* **Written task 1**: Can you reproduce the listing word for word, from the line with "What can you" to the line with "road: (453, 463)"?

## START Excerpt

Belzona 325 CC
- LOA: 32’6″
- Beam: 10’8″
- Draft: 24″
- Deadrise: 22 °
- Weight: 11,300 Lbs (Std Engines)
- Max HP: 700
- www.belzonamarine.com
A half-century ago, a physician friend owned a 32-foot, wooden flybridge, trunk-cabin cruiser built by Tiffany Cockrell in Burgess, Virginia, which he kept at Sandy Point Marina on the lower Potomac’s Yeocomico River. She was powered by a pair of 200-hp gas V-8s and cruised at about 16 knots. Her electronics included a flasher depth sounder, an FM radio direction finder, and a citizens band radio. Although the boat could sleep four and had an enclosed head with overboard discharge and a galley with alcohol stove and icebox, his family never cruised aboard her. Instead, she was a well-loved day-trip and fishing boat, and considered a thoroughbred because of her Cockrell lineage.
Fifty years later, what might a successful doctor’s 32-foot semi-custom thoroughbred day-cruising and fishing boat look like? A good answer is the Belzona 325CC. It’s fiberglass, of course, and twin outboard-powered (Mercury Verado 300s or 350s). It has a roomy enclosed head (with holding tank) and 16-inch Garmin electronic displays, incorporating sophisticated digital fish-finding sonar and twenty-channel GPS with detailed custom charts, comprehensive engine data, a VHF radio linked to the GPS for distress calls, an autopilot, and an optional four-foot open-array digital radar that can see sea birds ten miles away. Belzona fits this rig with a strong bow thruster, comfortable seating for eight to 10 people, an optional electric grill, a refrigerator to back up the multiple coolers, and a powerful stereo system. Want more? How about an easy-open, sliding topside access door on the starboard quarter, which opens to 40-inches for easy boarding (enough to accommodate a wheelchair) and a retractable ladder for swimmers and divers. The door rides on a stainless-steel trolley system with a self-lubricating track and a sturdy latch. Oh, and the boat cruises easily at 30 knots, burning less gas than its wooden counterpart did back in 1968. And the fit and finish are top-grade.

## END Excerpt

* **Written task 2**: What does the boat review say from "Belzona 325 CC" to "her Cockrell lineage."? Quote it verbatim.

## START Records to process

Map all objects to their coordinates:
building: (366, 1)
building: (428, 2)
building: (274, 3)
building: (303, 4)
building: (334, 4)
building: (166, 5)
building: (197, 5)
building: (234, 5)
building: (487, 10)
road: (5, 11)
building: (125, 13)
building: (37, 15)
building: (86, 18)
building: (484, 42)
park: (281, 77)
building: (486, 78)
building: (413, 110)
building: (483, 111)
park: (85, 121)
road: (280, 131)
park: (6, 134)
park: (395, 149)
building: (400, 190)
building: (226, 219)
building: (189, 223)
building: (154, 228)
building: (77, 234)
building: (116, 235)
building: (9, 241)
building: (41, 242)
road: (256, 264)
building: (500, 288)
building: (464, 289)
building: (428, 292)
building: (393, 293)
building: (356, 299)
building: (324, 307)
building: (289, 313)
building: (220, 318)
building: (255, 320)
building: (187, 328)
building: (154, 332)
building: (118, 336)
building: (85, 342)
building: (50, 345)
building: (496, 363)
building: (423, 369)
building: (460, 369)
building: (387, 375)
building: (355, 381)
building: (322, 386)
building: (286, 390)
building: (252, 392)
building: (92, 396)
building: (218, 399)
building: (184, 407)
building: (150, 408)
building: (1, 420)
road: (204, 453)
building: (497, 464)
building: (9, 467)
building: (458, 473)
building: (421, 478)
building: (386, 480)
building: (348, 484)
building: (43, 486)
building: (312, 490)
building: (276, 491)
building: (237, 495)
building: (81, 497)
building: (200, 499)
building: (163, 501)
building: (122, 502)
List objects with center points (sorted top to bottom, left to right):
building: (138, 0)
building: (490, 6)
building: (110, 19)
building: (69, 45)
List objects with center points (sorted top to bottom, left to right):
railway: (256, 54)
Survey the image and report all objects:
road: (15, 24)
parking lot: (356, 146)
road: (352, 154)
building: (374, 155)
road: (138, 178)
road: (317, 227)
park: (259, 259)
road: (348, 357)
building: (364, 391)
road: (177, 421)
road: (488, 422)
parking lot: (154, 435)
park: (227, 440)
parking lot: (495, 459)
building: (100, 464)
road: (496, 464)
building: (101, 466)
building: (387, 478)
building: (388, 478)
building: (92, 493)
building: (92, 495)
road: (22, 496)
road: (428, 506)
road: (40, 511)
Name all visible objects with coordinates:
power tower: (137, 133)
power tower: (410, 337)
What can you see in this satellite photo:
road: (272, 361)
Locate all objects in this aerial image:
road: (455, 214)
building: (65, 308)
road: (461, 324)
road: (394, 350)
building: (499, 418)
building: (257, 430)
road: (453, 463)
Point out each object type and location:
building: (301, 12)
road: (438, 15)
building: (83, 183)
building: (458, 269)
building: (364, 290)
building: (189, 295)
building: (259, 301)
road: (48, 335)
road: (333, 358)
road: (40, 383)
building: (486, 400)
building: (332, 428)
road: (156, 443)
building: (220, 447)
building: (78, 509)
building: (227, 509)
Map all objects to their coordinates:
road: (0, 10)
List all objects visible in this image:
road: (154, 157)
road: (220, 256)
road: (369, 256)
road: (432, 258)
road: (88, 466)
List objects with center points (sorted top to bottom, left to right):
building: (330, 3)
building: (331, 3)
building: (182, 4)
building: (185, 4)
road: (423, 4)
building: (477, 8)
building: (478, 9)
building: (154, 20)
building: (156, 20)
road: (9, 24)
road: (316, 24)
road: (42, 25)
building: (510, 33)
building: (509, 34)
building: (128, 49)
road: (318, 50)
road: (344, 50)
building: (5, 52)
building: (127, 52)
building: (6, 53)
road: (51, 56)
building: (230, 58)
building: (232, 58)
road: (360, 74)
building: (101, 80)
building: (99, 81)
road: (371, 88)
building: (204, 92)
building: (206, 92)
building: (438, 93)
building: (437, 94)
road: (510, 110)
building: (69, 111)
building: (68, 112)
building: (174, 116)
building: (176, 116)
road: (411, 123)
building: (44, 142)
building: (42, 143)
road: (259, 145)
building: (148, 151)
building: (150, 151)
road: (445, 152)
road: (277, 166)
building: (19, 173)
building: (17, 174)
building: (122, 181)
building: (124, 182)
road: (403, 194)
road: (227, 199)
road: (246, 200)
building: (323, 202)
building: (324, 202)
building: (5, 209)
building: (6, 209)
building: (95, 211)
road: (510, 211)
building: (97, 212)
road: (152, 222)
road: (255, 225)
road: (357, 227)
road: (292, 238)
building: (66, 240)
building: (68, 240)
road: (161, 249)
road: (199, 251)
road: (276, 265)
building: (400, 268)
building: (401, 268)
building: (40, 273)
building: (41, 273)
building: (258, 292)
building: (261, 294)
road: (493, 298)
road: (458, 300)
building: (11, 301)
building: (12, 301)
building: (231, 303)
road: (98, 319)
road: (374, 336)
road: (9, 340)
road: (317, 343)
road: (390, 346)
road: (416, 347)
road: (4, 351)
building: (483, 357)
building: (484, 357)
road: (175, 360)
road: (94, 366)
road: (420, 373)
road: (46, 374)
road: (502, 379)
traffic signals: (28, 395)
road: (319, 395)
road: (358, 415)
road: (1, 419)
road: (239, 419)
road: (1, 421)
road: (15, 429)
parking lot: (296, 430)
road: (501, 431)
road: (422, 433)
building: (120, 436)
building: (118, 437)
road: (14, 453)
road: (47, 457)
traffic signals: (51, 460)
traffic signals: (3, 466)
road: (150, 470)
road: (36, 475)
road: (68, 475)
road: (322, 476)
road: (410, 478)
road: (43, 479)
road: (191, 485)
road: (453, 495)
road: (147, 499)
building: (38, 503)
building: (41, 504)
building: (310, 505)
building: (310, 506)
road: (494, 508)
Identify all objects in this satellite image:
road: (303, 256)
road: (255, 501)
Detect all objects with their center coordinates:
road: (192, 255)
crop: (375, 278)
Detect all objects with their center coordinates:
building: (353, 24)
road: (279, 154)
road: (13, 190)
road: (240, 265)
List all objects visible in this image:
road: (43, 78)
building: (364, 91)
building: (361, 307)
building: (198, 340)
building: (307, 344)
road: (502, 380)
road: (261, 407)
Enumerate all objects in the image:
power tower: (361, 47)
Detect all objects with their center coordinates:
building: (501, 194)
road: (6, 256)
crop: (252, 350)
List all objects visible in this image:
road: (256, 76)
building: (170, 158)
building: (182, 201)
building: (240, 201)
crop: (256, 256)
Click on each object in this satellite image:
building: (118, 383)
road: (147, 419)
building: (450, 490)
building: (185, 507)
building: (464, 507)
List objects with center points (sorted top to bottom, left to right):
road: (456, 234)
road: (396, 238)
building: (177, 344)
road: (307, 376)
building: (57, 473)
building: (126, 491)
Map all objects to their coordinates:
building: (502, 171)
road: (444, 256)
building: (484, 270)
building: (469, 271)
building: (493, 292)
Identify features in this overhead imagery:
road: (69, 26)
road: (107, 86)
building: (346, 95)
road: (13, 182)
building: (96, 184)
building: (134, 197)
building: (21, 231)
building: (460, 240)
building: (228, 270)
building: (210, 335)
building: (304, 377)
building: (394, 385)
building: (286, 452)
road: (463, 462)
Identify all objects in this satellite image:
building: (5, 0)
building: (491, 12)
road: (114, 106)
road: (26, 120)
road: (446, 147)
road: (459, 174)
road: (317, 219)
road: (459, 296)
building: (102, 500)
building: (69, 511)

## END Records to process

* **Exercise output 1**:
What can you see in this satellite photo:
road: (272, 361)
Locate all objects in this aerial image:
road: (455, 214)
building: (65, 308)
road: (461, 324)
road: (394, 350)
building: (499, 418)
building: (257, 430)
road: (453, 463)

* **Exercise output 2**:
Belzona 325 CC
- LOA: 32’6″
- Beam: 10’8″
- Draft: 24″
- Deadrise: 22 °
- Weight: 11,300 Lbs (Std Engines)
- Max HP: 700
- www.belzonamarine.com
A half-century ago, a physician friend owned a 32-foot, wooden flybridge, trunk-cabin cruiser built by Tiffany Cockrell in Burgess, Virginia, which he kept at Sandy Point Marina on the lower Potomac’s Yeocomico River. She was powered by a pair of 200-hp gas V-8s and cruised at about 16 knots. Her electronics included a flasher depth sounder, an FM radio direction finder, and a citizens band radio. Although the boat could sleep four and had an enclosed head with overboard discharge and a galley with alcohol stove and icebox, his family never cruised aboard her. Instead, she was a well-loved day-trip and fishing boat, and considered a thoroughbred because of her Cockrell lineage.